ASK any reasonably knowledgable Scot about Glasgow’s most famous architect of the late 19th and early 20th centuries and they will usually reply Charles Rennie Mackintosh and perhaps Alexander “Greek” Thomson.
It is a mystery to me that Sir John James Burnet, who died in this week of 1938 and who designed some of Glasgow and London’s finest buildings, is not ranked the same as Mackintosh and Thomson, for without a doubt he was responsible for architecture that created some of the “look” of Glasgow in its heyday, and thankfully some of his work still adorns the city today.
It could almost be said that Burnet was born to be an architect. His father was an architect and a very good one, too. Confusingly he was also John Burnet and many people over the years have confused the two Burnets. Most of his contemporaries did not make the mistake, however, as Burnet was informally known as JJ, and later as Sir John.
Burnet was born on March 31, 1857, and spent his childhood years with his mother, Elizabeth née Hay, at the family home in the Blythswood area of the city.
Finishing his schooling, Burnet went to work for his father in the family architectural firm before returning to his studies in Paris at the Ecole des Beaux Artes which he attended from 1872. He loved travelling and would become a frequent visitor to the Continent and later the USA.
A clear indication of how he saw his future is that he studied construction and engineering as well as architecture art – he would later draw on this education to make some superb sketches in his proposals for buildings, some of them quite lovely artworks in themselves.
Burnet graduated with a Diplome du Gouvernement in architecture and engineering before he went on a tour of Italy and France after which he returned to his father’s firm via the Royal Institute of British Architects (RIBA) in 1876. Still only 21, Burnet was quick to make his mark as an architect, winning the competition to design the first permanent home of what is now the Royal Glasgow Institute of the Fine Arts.

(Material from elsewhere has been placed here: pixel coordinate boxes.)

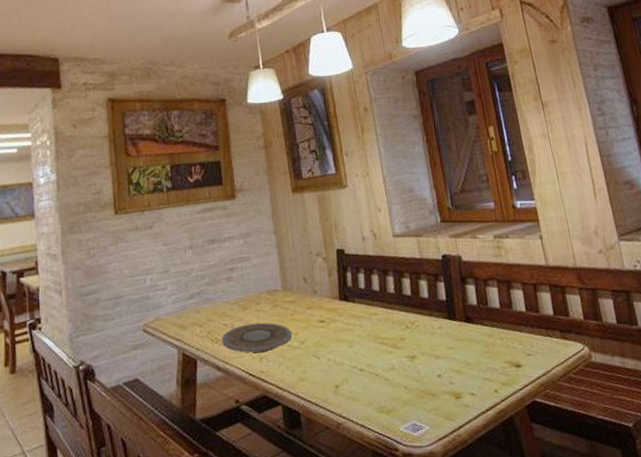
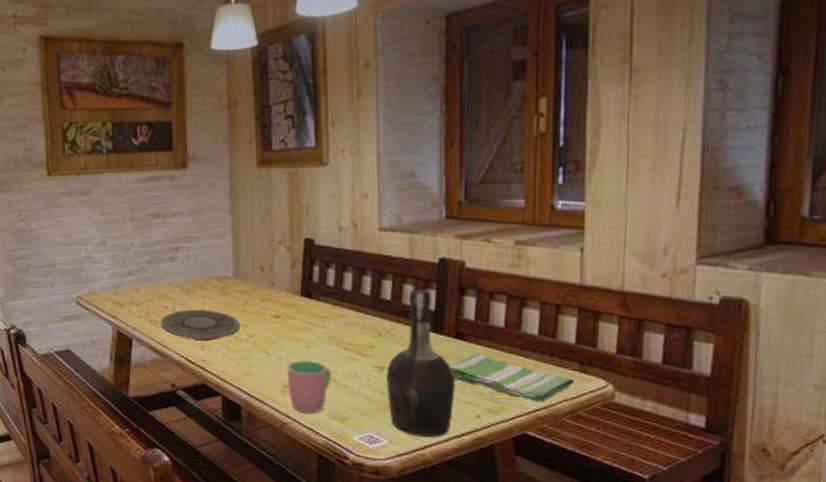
cup: none [335,359,374,411] -> present [287,361,331,414]
cognac bottle: none [417,283,477,418] -> present [386,289,455,437]
dish towel: none [465,333,560,370] -> present [449,353,574,402]

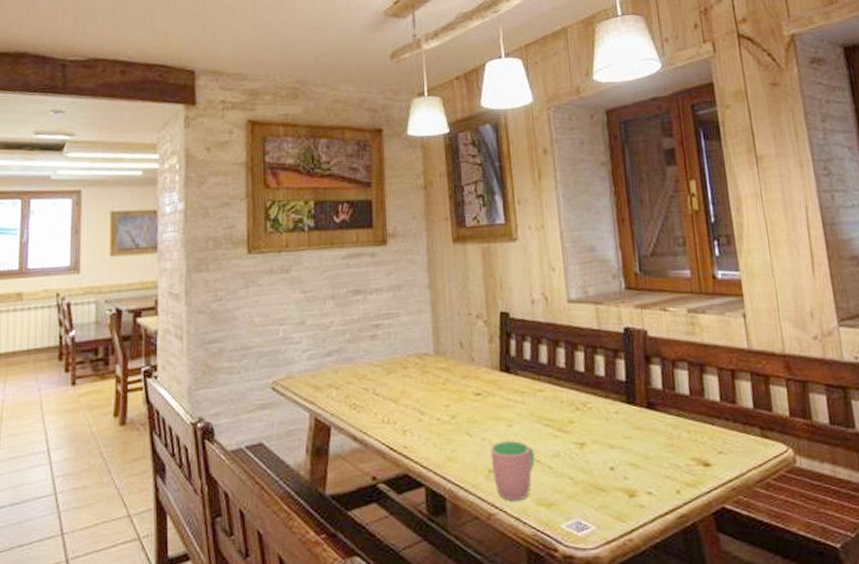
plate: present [160,309,241,340] -> none [361,390,443,424]
cognac bottle: present [386,289,455,437] -> none [587,359,654,519]
dish towel: present [449,353,574,402] -> none [645,423,759,472]

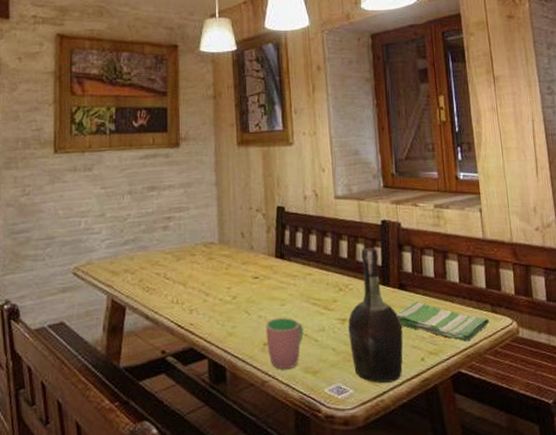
cognac bottle: none [587,359,654,519] -> present [348,247,403,383]
dish towel: none [645,423,759,472] -> present [397,301,489,342]

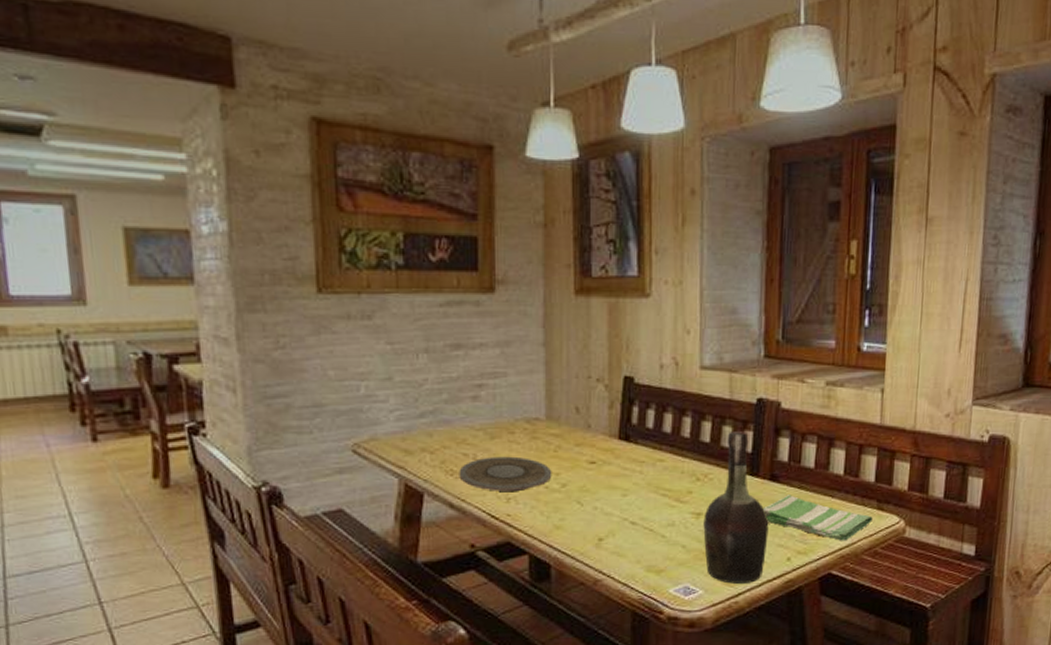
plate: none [153,274,225,304] -> present [459,456,552,491]
cup: present [265,318,304,370] -> none [602,510,648,568]

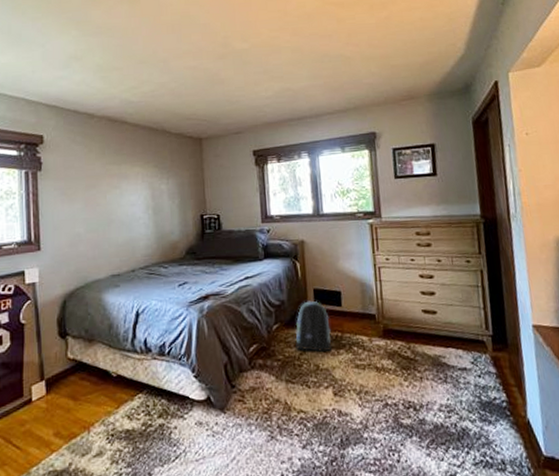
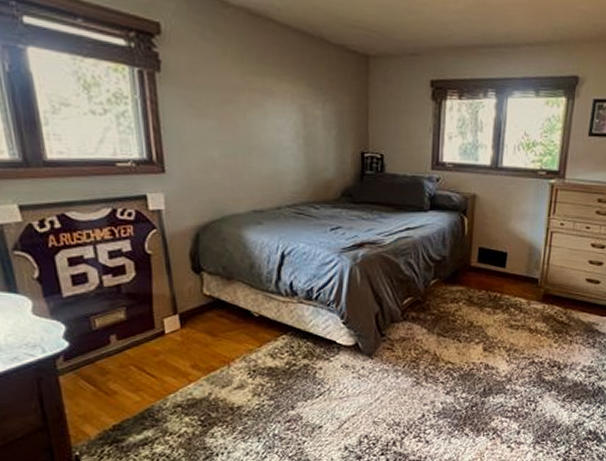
backpack: present [295,300,332,352] -> none [452,259,491,310]

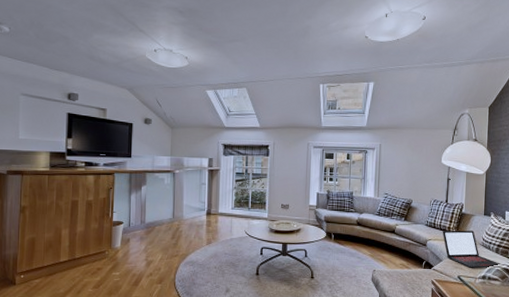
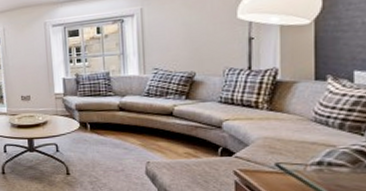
laptop: present [442,230,501,268] -> none [245,102,350,152]

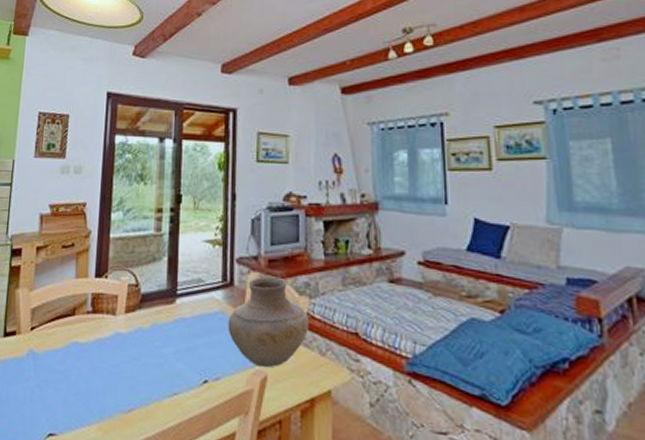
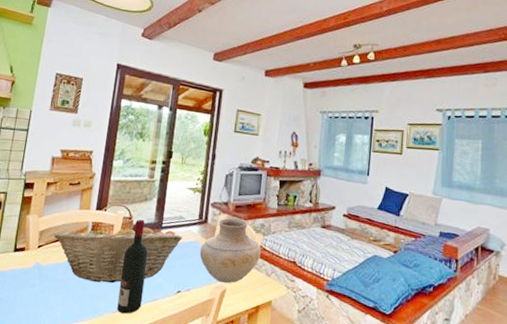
fruit basket: none [48,292,204,373] -> present [54,223,183,284]
wine bottle: none [129,286,163,415] -> present [117,219,149,314]

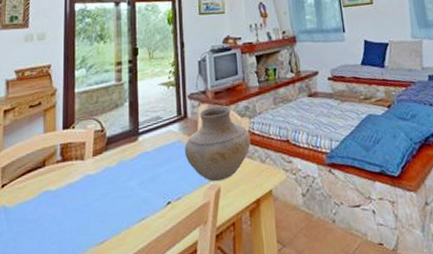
fruit basket: present [54,223,183,284] -> none [18,134,163,214]
wine bottle: present [117,219,149,314] -> none [102,129,129,244]

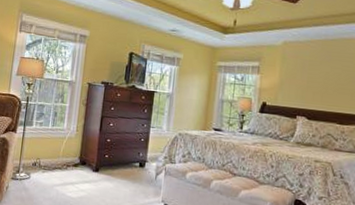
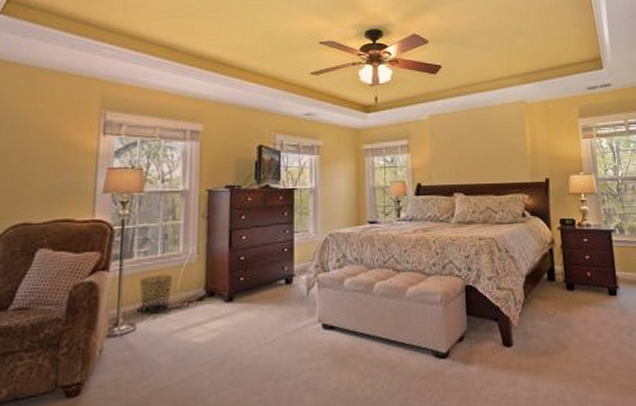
waste bin: none [34,141,58,170] -> present [139,274,172,315]

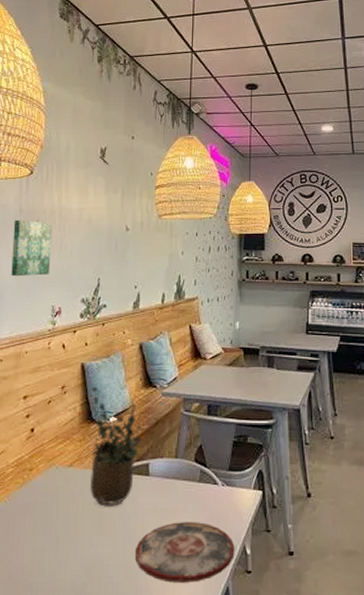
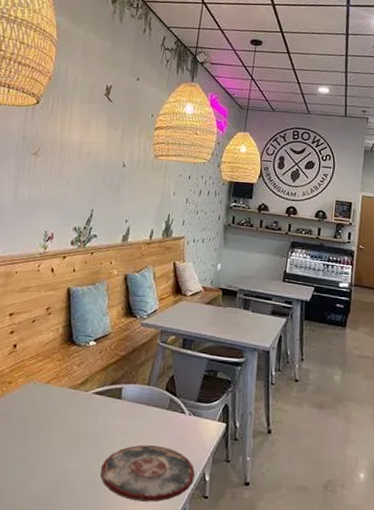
wall art: present [11,219,52,276] -> none [9,145,53,201]
potted plant: present [90,386,143,507] -> none [64,310,119,425]

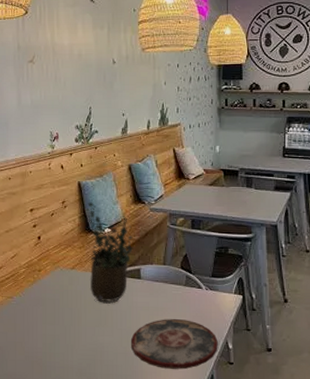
potted plant: none [64,310,119,425] -> present [88,202,134,304]

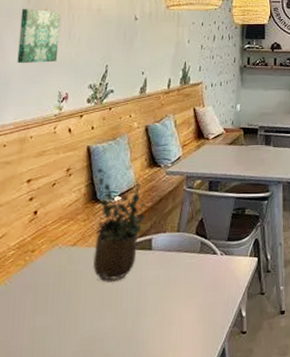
wall art: none [13,55,47,105] -> present [17,8,61,63]
plate: present [130,319,218,370] -> none [136,290,231,349]

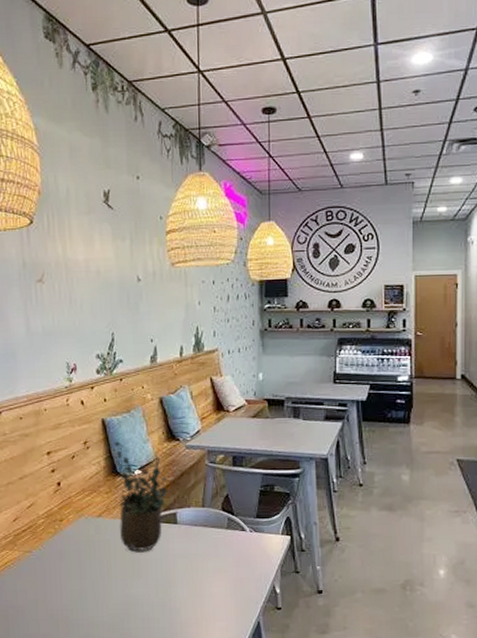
wall art: present [17,8,61,63] -> none [18,274,62,333]

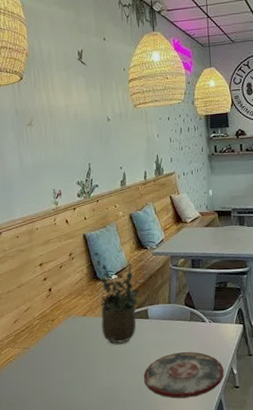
plate: none [167,565,265,618] -> present [143,352,224,399]

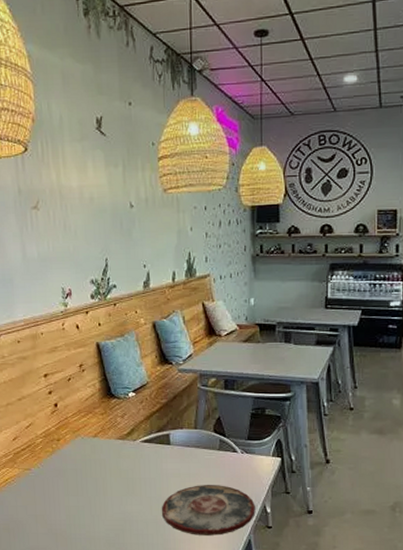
potted plant: present [94,252,140,345] -> none [108,364,162,472]

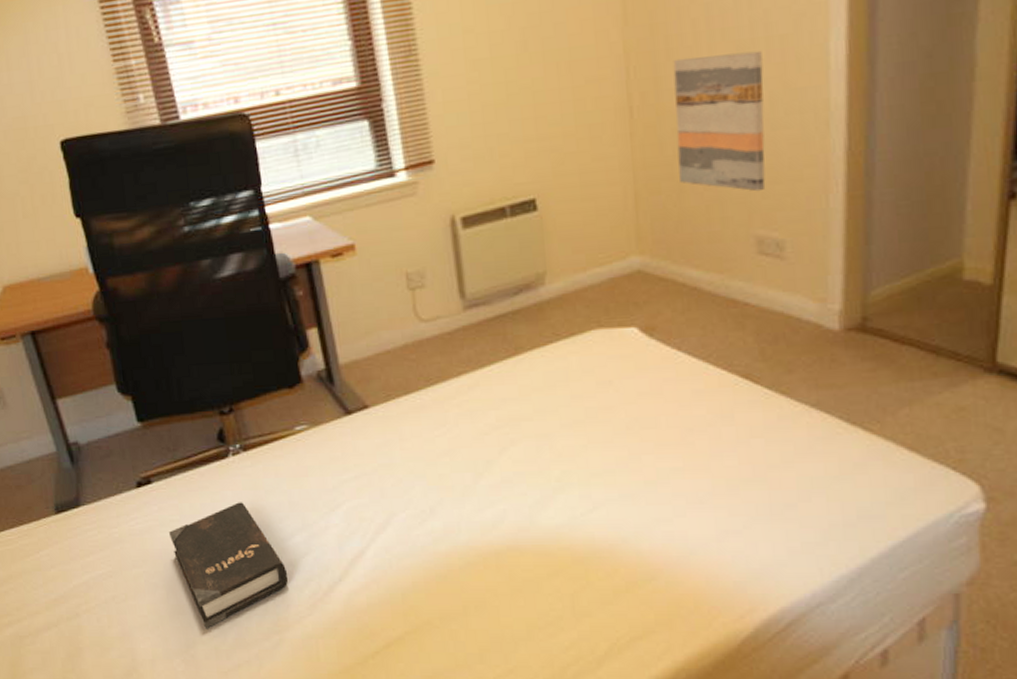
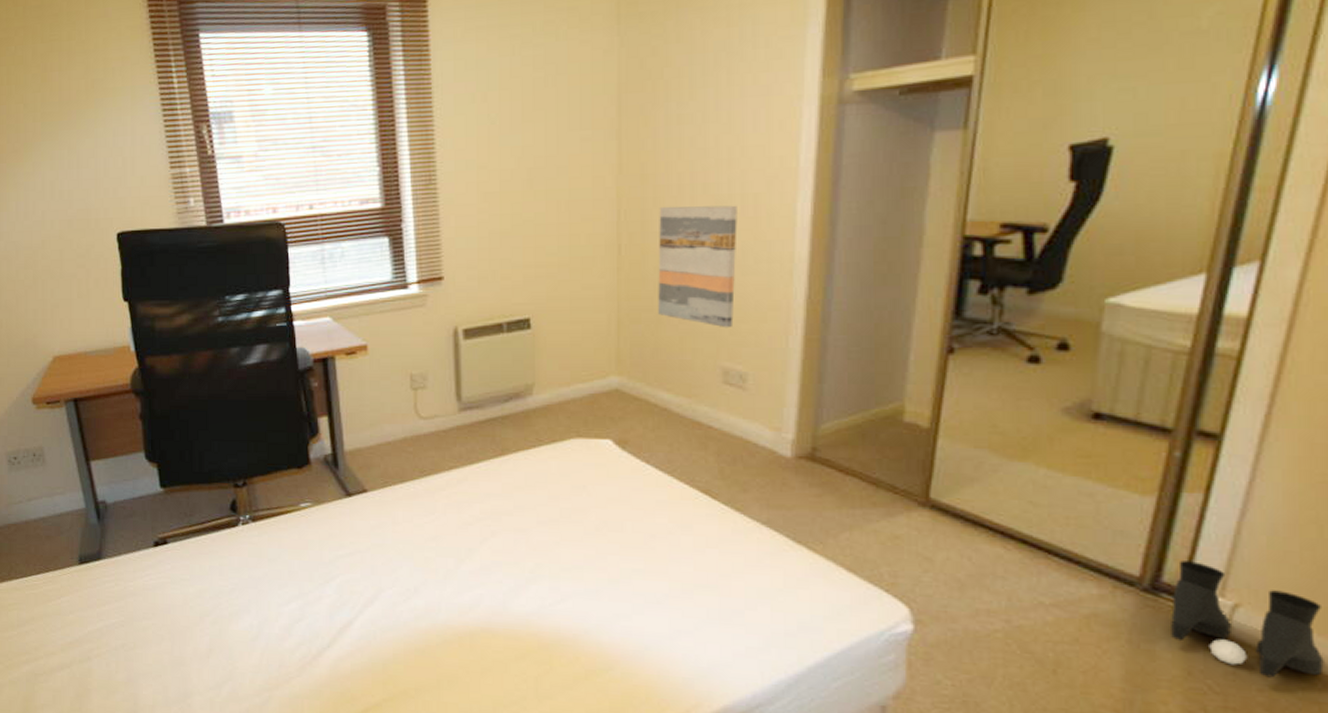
hardback book: present [169,502,289,629] -> none [179,567,282,682]

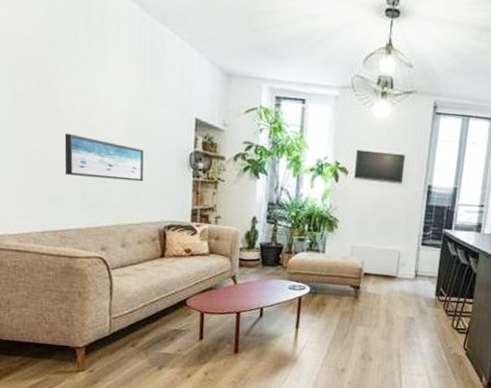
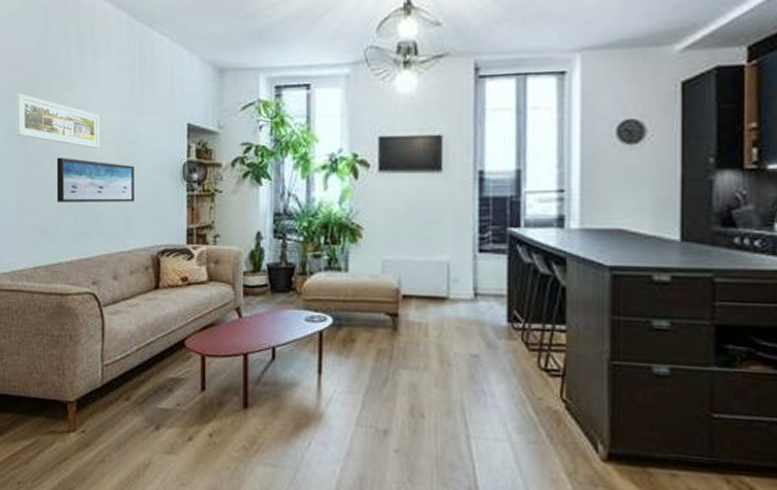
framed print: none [19,64,110,129] -> present [15,93,100,148]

This building was located in Sauchiehall Street and was opened to considerable fanfare in 1879, quickly becoming the main space for exhibitions by the finest painters around.
It was a considerable calling card for Burnet, and though he lost out on the competition to design Glasgow’s Municipal Buildings, and later the Glasgow School of Art, he nevertheless began to accrue some very prestigious and lucrative commissions, so much so that he became a partner in the family firm which was renamed John Burnet & Son in 1882, by which time he was already an associate of the RIBA.
John Archibald Campbell joined the firm and when Burnet senior retired in 1889, the firm of Burnet and Campbell was becoming renowned for buildings designed in the style that became known as Burnet Baroque.
Burnet’s travels, especially in France, greatly influenced him and now he brought his experiences abroad to bear on buildings he was commissioned to design.
These major commissions included two buildings which still stand in Glasgow and which are testament to his creative genius – the Athenaeum at the junction of Buchanan Street and Nelson Mandela Square, and the Barony Hall, originally designed by Burnet as Barony Church. The former is best known as the home for many years of the Royal Scottish Academy of Music and Drama, while the latter served as a church for 100 years before being bought and brilliantly refurbished by Strathclyde University.
Though specialising in major public buildings, Burnet could turn his hand to any form of architecture including residential and domestic commissions as he showed when he designed Charing Cross Mansions.
Burnet also made his mark on Edinburgh, so much so that he was chosen one of the chief designers of the Scottish International Exhibition of 1908. By that time he had already designed the famous Forsyth’s store on Princes Street, the first major building in Britain to have a steel “skeleton” structure – architects and builders came from far and wide to view it and Burnet’s influence was now at its peak, so much so that the Government in Westminster commissioned him to design the extension to the British Museum that became the Edward VII Galleries.
More and more of his work was based in London, where he designed many business buildings such as the Kodak in Kingsway and the General Accident Assurance offices in Aldwych. He did not neglect Scotland, however, taking charge of the restoration of Duart Castle on Mull in 1911, while one of his best small buildings was the Campbeltown Library and Museum which opened in 1898.
The First World War interrupted his career as it did for so many people, but it then brought his firm a huge boost as he was commissioned to design many war memorials. One of these proved quite controversial as the Grangemouth Cenotaph was unveiled in 1923 to considerable shock. Burnet had designed a British Lion rending a German eagle atop the monument – he had neglected to tell the local council what he was going to do.
Burnet was highly regarded in Britain and elsewhere by his fellow architects. He was knighted in 1914 and was awarded the Gold Medal of the Royal Institute of British Architects in 1923, when the citation stated: “Few architects living can compare with him either in quantity or quality of output, and fewer still may be said to have had as pervasive an influence on the work of their own time.”
Though he took fewer commissions personally, Burnet worked into his late seventies – he designed the famous Unilever building on London in 1933 - before he eventually retired, spending his final years at Colinton in Edinburgh. He died at home at the age of 81 on July 2, 1938, and was survived by Lady Burnet.